OLYMPIA — Agricultural production in Washington grew 4 percent to $10.6 billion in 2017 with apples as the top value commodity for the 13th year in a row, according to the National Agricultural Statistics Service.
At $2.43 billion, apples represented 23 percent of the total agricultural value. That was up 3 percent from 2016 but shy of the record high of $2.48 billion in 2012.
Noting that all Washington tree fruit exceeded $3.2 billion, Desmond O’Rourke, retired Washington State University agricultural economist and world apple analyst, called that impressive given trade disruptions of the past year.
Mainstream apple varieties such as Gala, Red Delicious, Golden Delicious and Braeburn continue to struggle while proprietary varieties continue to expand and generate higher prices, O’Rourke said.
“However, competition among the club (proprietary) varieties is likely to intensify as production expands and the arrival of the new Cosmic Crisp in 2019 will add to the pressures,” he said.
Honeycrisp continues “to defy the odds,” he said, maintaining premium prices and wide retail promotions despite increasing in sales by 36.7 percent in 2017.
The Oct. 10 report from the NASS Northwest regional office in Olympia lists milk in second place, at $1.19 billion, up 8 percent from 2016.
Wheat value of production moved up two spots to take the third position in the state rankings. Wheat value in 2017 was $691 million, up 5 percent from the previous year.
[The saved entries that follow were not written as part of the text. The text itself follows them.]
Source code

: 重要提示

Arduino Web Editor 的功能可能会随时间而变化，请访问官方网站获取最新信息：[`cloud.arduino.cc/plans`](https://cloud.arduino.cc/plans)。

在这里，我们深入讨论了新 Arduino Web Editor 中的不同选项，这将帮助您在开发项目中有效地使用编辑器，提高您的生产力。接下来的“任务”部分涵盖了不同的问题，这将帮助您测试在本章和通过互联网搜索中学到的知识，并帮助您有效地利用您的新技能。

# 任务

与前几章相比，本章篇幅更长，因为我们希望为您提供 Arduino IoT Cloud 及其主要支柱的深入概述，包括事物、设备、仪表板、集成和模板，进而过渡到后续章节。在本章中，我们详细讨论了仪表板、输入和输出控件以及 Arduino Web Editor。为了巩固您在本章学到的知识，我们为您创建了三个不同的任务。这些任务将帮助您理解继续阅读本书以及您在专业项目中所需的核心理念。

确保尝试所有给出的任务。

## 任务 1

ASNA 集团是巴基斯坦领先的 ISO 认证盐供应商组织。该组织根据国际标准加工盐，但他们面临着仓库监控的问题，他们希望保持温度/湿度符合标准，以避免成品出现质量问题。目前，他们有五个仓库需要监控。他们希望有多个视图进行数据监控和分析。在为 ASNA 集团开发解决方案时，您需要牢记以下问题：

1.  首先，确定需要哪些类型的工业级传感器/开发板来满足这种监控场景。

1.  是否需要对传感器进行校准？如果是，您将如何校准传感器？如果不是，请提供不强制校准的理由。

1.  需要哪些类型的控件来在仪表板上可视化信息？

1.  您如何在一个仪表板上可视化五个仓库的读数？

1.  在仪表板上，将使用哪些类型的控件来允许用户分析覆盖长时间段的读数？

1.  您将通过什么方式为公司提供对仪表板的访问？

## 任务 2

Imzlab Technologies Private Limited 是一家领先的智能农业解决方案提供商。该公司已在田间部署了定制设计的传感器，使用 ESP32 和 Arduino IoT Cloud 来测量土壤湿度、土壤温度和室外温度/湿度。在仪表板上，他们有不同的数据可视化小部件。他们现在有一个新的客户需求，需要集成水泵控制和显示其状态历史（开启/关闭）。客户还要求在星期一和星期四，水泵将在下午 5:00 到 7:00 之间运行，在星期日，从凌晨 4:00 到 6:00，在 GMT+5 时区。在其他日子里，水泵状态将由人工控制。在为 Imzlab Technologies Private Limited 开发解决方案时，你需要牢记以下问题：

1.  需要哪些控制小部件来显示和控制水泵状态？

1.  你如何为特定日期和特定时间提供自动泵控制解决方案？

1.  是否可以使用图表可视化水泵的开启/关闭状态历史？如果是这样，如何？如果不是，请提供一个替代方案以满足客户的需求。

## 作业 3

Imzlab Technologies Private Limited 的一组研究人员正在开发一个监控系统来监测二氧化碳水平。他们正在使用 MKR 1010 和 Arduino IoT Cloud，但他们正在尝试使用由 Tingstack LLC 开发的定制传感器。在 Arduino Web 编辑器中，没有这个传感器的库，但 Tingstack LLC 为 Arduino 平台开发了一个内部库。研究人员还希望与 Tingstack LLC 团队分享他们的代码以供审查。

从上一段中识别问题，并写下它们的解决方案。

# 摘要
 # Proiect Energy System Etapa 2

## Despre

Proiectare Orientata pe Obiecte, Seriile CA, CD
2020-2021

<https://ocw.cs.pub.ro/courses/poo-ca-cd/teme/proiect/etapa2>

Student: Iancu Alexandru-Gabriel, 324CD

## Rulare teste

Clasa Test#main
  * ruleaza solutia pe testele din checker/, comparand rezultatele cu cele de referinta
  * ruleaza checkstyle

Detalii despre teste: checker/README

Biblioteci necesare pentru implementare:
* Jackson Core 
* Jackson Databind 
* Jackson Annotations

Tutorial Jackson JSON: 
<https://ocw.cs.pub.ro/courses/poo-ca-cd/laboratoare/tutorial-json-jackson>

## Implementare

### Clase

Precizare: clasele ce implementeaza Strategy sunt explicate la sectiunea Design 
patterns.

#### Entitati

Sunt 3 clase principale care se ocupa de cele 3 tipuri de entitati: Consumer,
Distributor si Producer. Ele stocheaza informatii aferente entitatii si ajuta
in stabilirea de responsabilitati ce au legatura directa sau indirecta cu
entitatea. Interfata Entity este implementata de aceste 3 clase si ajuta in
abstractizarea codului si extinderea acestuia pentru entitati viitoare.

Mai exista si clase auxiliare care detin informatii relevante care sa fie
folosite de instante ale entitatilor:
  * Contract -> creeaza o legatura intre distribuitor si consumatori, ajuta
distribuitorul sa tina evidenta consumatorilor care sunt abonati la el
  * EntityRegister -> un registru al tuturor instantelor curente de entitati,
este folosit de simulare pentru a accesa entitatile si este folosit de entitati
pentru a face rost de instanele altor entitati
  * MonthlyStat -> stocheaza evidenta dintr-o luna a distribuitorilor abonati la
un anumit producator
Potatoes, valued at $687 million, fell one spot to fourth. This represents a 16 percent decrease from the previous year. Cattle and calves rounded out the top five with a value of $664 million, down 6 percent from the previous year.
The top five commodities had a combined value of $5.66 billion, or 54 percent of the 2017 value for all commodities, excluding government payments. The same five commodities in 2016 had a combined value of $5.62 billion, or 55 percent of the total 2016 value.
Hay ranked sixth at $515 million, up 7.7 percent. Hops were seventh at a record high $489 million, up 28 percent. Cherries were next at $479 million, down 4.2 percent, and grapes, at $318 million, were down 11.4 percent. Pears, ranking 10th, were a record $246 million, up 4.5 percent from 2016 and 1 percent from the previous record high in 2014.
Other commodities outside the top 10 that showed significant increases in value from the previous year were: eggs at $141 million, up 21 percent; blueberries at $115 million, up 22 percent; and canola at $15.1 million, up 64 percent.
Four of the top 10 commodities declined in value from the previous year: potatoes, cattle and calves, cherries and grapes.
Other notable commodities that declined in value in 2017 were onions, down 30 percent to $130 million; lentils, down 31 percent to $18.4 million; and dry edible peas, down 40 percent to $15.7 million.
Crop production totaled a little over $8 billion and livestock a little over $2.5 billion.